[Information supplied]

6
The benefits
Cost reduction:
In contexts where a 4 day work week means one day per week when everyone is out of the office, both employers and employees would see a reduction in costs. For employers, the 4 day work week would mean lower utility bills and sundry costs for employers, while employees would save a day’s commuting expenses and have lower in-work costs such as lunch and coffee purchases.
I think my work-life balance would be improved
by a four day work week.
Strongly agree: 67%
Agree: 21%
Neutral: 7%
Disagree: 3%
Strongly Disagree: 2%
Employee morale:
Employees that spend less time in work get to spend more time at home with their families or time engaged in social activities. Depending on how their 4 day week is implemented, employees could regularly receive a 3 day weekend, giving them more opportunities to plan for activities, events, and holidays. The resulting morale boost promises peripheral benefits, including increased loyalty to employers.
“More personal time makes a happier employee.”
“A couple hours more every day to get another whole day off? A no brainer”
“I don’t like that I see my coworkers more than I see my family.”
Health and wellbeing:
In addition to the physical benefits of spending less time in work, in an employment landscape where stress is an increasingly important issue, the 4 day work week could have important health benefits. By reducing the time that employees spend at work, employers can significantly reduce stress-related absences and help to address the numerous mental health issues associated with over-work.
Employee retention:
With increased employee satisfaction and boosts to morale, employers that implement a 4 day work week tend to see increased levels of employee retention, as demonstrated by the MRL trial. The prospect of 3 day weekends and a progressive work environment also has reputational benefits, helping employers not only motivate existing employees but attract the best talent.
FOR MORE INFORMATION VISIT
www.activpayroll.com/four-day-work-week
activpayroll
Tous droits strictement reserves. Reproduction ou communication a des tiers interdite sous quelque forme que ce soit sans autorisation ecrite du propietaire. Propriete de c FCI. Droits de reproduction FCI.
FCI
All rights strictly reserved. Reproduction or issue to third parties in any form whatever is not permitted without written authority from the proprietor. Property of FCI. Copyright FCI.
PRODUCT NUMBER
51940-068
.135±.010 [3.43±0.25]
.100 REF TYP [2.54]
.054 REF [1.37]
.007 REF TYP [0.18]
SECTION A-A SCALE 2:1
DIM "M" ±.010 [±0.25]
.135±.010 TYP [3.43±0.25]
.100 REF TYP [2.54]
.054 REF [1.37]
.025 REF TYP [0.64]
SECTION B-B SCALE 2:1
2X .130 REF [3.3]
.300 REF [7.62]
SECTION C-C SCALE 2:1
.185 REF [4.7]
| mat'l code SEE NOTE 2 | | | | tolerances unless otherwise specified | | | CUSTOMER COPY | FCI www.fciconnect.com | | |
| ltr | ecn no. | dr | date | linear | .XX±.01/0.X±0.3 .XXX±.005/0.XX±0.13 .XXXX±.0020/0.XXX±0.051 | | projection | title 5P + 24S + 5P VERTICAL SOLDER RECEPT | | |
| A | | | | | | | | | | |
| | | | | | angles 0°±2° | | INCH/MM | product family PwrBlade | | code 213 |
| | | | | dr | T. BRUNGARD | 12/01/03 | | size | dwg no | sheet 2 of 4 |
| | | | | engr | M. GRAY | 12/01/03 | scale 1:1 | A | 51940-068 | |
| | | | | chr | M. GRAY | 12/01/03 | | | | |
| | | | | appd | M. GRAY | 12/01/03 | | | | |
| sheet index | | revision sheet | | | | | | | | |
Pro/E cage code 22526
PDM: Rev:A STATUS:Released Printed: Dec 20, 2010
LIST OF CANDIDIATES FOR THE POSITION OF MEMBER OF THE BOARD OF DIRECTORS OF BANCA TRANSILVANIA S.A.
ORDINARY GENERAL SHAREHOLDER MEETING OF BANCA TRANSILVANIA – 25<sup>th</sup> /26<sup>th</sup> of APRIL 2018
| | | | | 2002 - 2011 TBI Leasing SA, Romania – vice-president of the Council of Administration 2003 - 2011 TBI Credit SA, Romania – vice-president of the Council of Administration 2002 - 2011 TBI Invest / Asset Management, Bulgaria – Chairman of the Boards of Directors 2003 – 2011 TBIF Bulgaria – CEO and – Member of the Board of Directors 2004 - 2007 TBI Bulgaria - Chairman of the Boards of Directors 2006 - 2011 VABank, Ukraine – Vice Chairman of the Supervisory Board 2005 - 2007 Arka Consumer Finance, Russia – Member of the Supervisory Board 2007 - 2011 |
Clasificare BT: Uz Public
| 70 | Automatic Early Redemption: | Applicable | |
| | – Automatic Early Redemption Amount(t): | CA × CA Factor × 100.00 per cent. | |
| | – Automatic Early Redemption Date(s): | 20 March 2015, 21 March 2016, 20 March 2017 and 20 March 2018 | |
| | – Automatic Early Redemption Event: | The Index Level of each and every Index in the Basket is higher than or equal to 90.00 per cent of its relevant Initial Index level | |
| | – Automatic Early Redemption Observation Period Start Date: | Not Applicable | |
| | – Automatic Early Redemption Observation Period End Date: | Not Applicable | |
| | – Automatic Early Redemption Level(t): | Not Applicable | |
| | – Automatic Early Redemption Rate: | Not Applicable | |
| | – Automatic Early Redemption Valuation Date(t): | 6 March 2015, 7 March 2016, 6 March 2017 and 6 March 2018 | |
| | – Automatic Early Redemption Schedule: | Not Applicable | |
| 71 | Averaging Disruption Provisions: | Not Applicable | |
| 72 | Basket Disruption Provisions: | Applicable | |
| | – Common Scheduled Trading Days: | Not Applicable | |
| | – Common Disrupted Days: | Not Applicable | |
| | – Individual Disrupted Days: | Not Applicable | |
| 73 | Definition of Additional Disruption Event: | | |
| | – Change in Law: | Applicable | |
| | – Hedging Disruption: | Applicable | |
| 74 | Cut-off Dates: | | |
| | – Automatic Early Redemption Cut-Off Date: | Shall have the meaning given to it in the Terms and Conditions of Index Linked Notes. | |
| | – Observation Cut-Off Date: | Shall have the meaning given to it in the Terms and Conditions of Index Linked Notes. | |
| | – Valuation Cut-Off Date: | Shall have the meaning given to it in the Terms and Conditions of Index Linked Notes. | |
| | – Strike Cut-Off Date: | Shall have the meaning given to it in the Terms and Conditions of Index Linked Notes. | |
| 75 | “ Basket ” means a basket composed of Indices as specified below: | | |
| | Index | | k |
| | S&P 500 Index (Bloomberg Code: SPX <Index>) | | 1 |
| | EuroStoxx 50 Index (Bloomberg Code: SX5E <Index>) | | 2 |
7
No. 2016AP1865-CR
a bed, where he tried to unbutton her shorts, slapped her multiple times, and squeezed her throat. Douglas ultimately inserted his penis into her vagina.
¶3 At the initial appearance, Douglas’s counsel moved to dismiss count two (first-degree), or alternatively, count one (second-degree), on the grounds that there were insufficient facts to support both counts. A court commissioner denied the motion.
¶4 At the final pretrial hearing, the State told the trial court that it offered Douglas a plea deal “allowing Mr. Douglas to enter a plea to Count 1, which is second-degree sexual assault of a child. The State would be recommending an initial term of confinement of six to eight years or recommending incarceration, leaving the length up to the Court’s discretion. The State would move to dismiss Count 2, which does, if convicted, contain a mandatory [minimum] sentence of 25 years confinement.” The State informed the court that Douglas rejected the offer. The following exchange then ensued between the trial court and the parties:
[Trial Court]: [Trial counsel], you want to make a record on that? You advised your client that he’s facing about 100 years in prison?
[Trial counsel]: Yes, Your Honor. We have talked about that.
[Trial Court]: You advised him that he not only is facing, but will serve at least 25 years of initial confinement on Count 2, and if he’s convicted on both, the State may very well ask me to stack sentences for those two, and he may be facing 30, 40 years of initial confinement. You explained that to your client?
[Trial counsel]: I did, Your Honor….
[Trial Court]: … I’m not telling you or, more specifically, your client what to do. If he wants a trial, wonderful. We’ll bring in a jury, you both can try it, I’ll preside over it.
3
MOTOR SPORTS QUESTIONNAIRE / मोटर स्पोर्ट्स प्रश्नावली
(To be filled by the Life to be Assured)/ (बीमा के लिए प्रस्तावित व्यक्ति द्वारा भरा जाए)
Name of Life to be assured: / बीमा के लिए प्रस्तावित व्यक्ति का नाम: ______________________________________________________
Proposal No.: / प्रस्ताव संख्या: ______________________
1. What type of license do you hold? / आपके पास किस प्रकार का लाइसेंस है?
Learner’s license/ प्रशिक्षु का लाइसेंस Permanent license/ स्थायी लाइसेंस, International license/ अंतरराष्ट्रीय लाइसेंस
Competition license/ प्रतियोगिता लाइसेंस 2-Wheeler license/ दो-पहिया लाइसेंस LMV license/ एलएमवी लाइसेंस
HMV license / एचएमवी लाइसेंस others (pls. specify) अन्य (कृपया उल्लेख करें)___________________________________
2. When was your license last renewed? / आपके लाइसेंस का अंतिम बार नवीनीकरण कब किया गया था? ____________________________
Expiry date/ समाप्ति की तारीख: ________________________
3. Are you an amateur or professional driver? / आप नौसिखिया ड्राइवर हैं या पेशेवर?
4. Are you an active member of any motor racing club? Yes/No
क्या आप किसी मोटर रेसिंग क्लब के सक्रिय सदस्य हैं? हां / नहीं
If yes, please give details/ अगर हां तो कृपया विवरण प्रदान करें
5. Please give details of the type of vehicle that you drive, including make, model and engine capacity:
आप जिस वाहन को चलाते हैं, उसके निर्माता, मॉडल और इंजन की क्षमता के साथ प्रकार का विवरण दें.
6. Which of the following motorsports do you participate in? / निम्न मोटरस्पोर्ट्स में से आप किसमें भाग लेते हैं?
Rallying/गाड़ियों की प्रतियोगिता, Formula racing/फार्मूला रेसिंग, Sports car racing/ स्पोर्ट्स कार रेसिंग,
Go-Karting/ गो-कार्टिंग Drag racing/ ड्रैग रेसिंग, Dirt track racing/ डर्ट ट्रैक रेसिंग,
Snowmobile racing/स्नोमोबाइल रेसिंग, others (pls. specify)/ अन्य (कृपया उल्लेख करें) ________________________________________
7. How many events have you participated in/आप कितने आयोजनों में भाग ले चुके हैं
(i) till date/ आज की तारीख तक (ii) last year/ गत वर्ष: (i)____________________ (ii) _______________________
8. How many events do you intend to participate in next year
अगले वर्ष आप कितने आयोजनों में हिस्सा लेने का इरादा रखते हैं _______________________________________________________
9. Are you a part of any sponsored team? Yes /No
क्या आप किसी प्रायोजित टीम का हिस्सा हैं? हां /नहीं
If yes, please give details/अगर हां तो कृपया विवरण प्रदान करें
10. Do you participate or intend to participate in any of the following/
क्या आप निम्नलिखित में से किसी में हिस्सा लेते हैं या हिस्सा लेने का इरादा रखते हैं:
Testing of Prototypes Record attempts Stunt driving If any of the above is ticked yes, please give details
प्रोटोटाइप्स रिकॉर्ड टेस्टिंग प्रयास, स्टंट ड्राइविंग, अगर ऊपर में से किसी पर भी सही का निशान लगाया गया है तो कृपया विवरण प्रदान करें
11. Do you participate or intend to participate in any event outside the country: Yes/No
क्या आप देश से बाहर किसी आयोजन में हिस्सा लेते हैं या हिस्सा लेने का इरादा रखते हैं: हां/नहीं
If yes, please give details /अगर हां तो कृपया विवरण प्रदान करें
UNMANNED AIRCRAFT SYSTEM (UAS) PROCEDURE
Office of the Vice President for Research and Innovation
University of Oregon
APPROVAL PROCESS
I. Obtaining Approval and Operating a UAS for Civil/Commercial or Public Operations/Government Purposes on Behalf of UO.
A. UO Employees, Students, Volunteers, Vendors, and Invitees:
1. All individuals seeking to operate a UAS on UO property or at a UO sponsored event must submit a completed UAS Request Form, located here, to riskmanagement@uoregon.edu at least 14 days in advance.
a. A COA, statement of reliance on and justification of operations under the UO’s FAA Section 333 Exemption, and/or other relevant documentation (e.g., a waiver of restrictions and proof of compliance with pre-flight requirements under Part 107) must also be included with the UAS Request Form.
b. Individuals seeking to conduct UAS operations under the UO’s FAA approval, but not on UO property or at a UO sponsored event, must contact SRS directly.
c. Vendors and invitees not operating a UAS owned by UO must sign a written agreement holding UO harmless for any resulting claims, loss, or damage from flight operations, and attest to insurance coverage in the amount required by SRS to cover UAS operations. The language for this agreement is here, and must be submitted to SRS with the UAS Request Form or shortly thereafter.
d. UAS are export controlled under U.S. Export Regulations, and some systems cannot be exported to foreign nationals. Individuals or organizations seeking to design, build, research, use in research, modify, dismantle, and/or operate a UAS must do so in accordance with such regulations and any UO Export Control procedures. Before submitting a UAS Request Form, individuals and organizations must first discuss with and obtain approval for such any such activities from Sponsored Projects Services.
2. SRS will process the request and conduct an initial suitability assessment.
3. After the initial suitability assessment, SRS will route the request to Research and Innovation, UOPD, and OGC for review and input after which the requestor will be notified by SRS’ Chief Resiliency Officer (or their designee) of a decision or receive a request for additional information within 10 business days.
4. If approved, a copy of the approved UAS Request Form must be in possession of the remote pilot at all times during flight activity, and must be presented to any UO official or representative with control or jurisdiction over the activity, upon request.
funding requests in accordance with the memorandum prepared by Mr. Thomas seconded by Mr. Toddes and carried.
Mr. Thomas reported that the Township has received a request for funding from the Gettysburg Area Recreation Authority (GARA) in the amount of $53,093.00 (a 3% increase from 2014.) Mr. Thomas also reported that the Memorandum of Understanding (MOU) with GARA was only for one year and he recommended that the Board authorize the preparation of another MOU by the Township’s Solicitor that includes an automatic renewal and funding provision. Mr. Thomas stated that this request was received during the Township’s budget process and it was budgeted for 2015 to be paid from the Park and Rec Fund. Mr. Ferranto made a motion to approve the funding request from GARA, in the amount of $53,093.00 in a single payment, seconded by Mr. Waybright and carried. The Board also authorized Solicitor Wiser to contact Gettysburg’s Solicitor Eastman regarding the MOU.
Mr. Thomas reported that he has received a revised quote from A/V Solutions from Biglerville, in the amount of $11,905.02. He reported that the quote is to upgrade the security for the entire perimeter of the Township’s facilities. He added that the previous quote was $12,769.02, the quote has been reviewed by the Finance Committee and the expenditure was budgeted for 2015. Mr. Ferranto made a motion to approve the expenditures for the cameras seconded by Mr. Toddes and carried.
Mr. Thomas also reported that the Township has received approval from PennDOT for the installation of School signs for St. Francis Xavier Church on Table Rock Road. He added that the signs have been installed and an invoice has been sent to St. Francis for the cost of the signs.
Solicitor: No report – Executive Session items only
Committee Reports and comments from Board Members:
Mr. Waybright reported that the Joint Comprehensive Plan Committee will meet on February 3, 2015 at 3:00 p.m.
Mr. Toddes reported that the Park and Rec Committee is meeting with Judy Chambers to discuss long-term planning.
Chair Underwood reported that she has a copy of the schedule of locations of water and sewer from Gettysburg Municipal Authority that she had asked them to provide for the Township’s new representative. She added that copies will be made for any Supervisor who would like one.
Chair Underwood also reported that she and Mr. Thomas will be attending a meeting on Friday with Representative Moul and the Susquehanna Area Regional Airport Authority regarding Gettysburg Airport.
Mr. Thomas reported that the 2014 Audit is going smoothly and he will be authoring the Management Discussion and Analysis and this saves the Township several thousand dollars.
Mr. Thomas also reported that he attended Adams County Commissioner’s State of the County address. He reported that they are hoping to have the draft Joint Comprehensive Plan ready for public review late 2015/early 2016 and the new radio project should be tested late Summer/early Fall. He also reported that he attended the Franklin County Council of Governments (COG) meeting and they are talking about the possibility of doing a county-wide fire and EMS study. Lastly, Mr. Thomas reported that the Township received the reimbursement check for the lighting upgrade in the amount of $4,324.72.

[/Information supplied]

=== Your goal ===
Please transcribe only the lines in the records above running from the line that has "क्या आप देश" through the line that has "b. Individuals seeking", both included, exactly as they appear.

=== Result for this task ===
क्या आप देश से बाहर किसी आयोजन में हिस्सा लेते हैं या हिस्सा लेने का इरादा रखते हैं: हां/नहीं
If yes, please give details /अगर हां तो कृपया विवरण प्रदान करें
UNMANNED AIRCRAFT SYSTEM (UAS) PROCEDURE
Office of the Vice President for Research and Innovation
University of Oregon
APPROVAL PROCESS
I. Obtaining Approval and Operating a UAS for Civil/Commercial or Public Operations/Government Purposes on Behalf of UO.
A. UO Employees, Students, Volunteers, Vendors, and Invitees:
1. All individuals seeking to operate a UAS on UO property or at a UO sponsored event must submit a completed UAS Request Form, located here, to riskmanagement@uoregon.edu at least 14 days in advance.
a. A COA, statement of reliance on and justification of operations under the UO’s FAA Section 333 Exemption, and/or other relevant documentation (e.g., a waiver of restrictions and proof of compliance with pre-flight requirements under Part 107) must also be included with the UAS Request Form.
b. Individuals seeking to conduct UAS operations under the UO’s FAA approval, but not on UO property or at a UO sponsored event, must contact SRS directly.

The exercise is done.